Glass Houses begins in the present, with Gamache on the witness stand at a murder trial. The story moves back and forth between this trial and the recent past (eight months earlier) when the events leading to the murder occurred.
These events began with a mysterious figure, dressed all in black – robes, hood, mask, gloves, boots, the whole works – shows up in Three Pines. No one knows who it is and, legally, Gamache can take no action to make the person move on. The unknown individual’s identity is so obscured by the disguise and their presence so menacing, the villagers have taken to thinking of him/her as Death.
Indeed, the whole book seems to be about death: death in the past, death in the present, and deaths that will occur in the future.
“That thing is here because someone in the village doesn’t have a quiet conscience.”
While more revelations and research shed light on the figure or, more accurately, what its presence represents, everyone is still in the dark as to who it may have come for.
Then there is the murder.
From the start, the story is dark and obscure and remains that way for about one-third of the book, around which time a body is discovered and the victim revealed. Even then, you don’t know who is on trial until much later on.

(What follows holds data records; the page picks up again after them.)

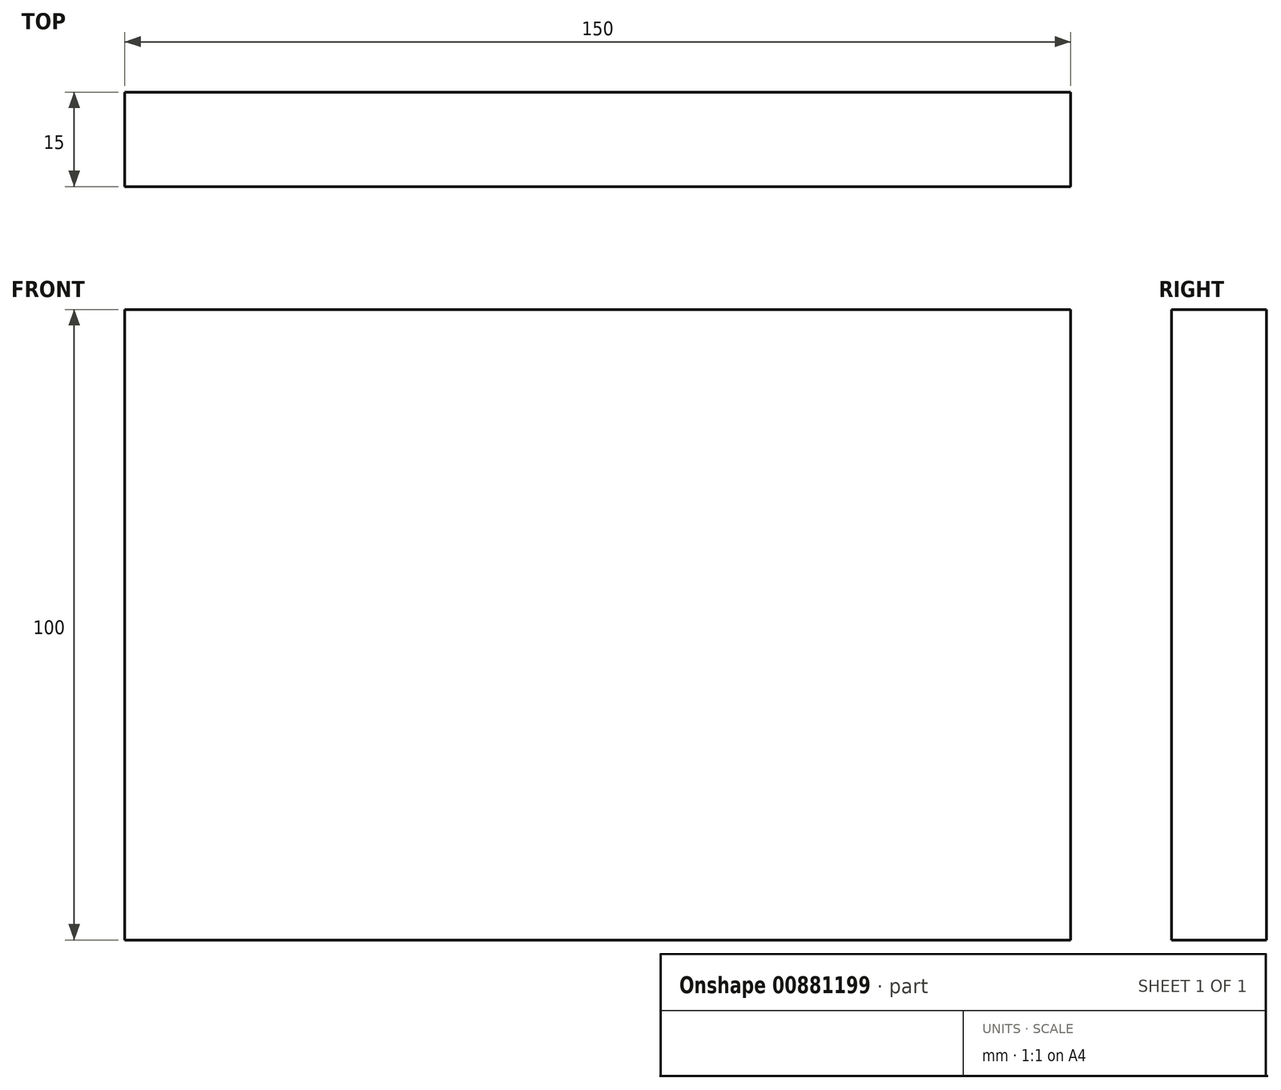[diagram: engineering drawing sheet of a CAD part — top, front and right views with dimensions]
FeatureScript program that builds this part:
annotation { "Feature Type Name" : "Feature", "Feature Type Description" : "" }
export const myFeature = defineFeature(function(context is Context, id is Id, definition is map)
    precondition{}
    {
        {
            var Q0;
            Q0=qCreatedBy(makeId("Front.planeOp"),FACE);
            var sketch = newSketch(context, id + "F0", { "sketchPlane" : qUnion([Q0])});
            skLineSegment(sketch, "E0.bottom", {"start": v(75, 50) * mm, "end": v(-75, 50) * mm});
            skLineSegment(sketch, "E0.top", {"start": v(75, -50) * mm, "end": v(-75, -50) * mm});
            skLineSegment(sketch, "E0.left", {"start": v(75, 50) * mm, "end": v(75, -50) * mm});
            skLineSegment(sketch, "E0.right", {"start": v(-75, 50) * mm, "end": v(-75, -50) * mm});
            skPoint(sketch, "E0.middle", {"position": v(0, 0) * mm});
            skSolve(sketch);
        }
        {
            var Q0;
            Q0 = qSketchRegion(id + "F0", true);
            extrude(context, id + "F1", {"entities" : qUnion([Q0]), "depth" : 15 * mm, "offsetDistance" : 25 * mm});
        }
    });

In many ways, while connected, the murder is secondary to the real issue at hand, a problem being fought by Gamache and his team. He is fighting a war he is determined to win. There is plenty of subterfuge going around and Gamache is in the thick of it with his own barely legal masterminding and manoeuvring. The murder is not Gamache’s main objective but he uses the circumstances and the trial as pawns in his war. While the means he uses seem the only way to win this war, the consequences can be devastating, even if he wins.
The book started out on a slow simmer, with the temperature climbing bit by bit after the first quarter. From there, it steadily builds up into a raging and shocking inferno. It was a different pace from usual but I enjoyed it, and I’m eager to know how the consequences arising from all that happened in Glass Houses play out in the next book, Kingdom of the Blind.